AWS IoT Core
Managed cloud service connecting IoT devices to cloud applications
IoT Core is like a communication hub for billions of devices. Imagine millions of sensors, smart devices, or industrial equipment all sending data to the cloud (temperature readings, GPS coordinates, machine status). IoT Core handles device connections (MQTT, HTTPS), authentication (certificates, IAM), and message routing (send data to Lambda, Kinesis, S3). It's like having a massive switchboard that connects devices to cloud services, ensuring messages are delivered securely and reliably. Perfect for IoT applications: smart homes, industrial monitoring, fleet tracking.
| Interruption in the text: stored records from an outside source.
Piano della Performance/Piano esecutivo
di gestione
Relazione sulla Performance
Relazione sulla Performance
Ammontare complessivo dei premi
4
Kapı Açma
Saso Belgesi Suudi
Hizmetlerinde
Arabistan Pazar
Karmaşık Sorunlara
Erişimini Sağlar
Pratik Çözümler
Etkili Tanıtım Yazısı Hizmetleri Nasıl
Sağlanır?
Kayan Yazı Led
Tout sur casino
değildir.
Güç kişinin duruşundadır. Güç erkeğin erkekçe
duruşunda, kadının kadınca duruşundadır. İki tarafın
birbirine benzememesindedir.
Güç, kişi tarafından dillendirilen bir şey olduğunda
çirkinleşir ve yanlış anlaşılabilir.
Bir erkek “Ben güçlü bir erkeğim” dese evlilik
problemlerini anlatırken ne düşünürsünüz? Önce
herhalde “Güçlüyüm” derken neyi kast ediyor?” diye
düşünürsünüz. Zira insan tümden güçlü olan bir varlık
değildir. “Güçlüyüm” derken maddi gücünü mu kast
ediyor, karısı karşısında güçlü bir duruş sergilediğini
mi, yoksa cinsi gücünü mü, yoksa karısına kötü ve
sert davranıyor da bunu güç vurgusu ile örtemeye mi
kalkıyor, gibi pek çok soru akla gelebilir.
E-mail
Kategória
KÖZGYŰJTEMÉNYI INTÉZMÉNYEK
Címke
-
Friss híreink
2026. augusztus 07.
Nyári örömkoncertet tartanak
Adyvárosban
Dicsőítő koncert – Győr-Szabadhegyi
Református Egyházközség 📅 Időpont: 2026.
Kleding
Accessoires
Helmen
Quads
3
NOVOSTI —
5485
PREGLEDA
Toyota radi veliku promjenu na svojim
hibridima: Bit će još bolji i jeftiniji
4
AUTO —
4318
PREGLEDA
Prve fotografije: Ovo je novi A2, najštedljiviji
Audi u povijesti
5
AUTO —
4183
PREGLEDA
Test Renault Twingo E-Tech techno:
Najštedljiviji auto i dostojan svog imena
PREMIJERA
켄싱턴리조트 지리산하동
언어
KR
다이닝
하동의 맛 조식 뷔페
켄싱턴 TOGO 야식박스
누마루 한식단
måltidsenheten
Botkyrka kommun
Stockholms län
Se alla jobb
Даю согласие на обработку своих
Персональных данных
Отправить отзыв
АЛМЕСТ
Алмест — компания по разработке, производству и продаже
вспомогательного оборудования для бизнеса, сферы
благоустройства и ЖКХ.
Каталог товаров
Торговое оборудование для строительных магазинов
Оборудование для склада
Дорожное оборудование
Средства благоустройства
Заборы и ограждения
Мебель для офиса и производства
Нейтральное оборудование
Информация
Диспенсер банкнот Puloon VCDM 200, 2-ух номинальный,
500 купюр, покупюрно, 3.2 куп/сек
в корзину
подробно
IoT Core uses MQTT protocol for device communication. Devices connect using X.509 certificates or IAM credentials. You create things (device representations), policies (permissions), and rules (route messages to AWS services). Rules use SQL-like syntax to filter and transform messages.
Key Capabilities
Key features: device shadows (virtual device state), fleet provisioning (automate device onboarding), and jobs (send commands to devices).
Gotchas & Constraints
Gotcha #1: IoT Core charges per message; optimize message frequency and size to control costs. Gotcha #2: Device certificates must be managed carefully; compromised certificates can't be revoked retroactively. Constraints: Maximum 500,000 concurrent connections per account (request increase), maximum 128KB message size, and maximum 100 rules per account (request increase).
A logistics company tracks 10,000 delivery trucks with GPS devices. Devices send location updates every 30 seconds. They use IoT Core: provision devices with X.509 certificates, configure MQTT topics (truck/{truck_id}/location), and create rules to route messages. Rule 1: send all location updates to Kinesis Data Streams for real-time tracking. Rule 2: if truck speed exceeds 80 mph, invoke Lambda to send alert. Rule 3: store all data in S3 for historical analysis. They use device shadows to track truck status (online/offline, battery level). For firmware updates, they use IoT jobs to send update commands to all trucks, track progress, and retry failures. They process 20 million messages/day, and IoT Core handles it all with sub-second latency.
The Result
real-time fleet tracking, automated alerts, and scalable IoT infrastructure.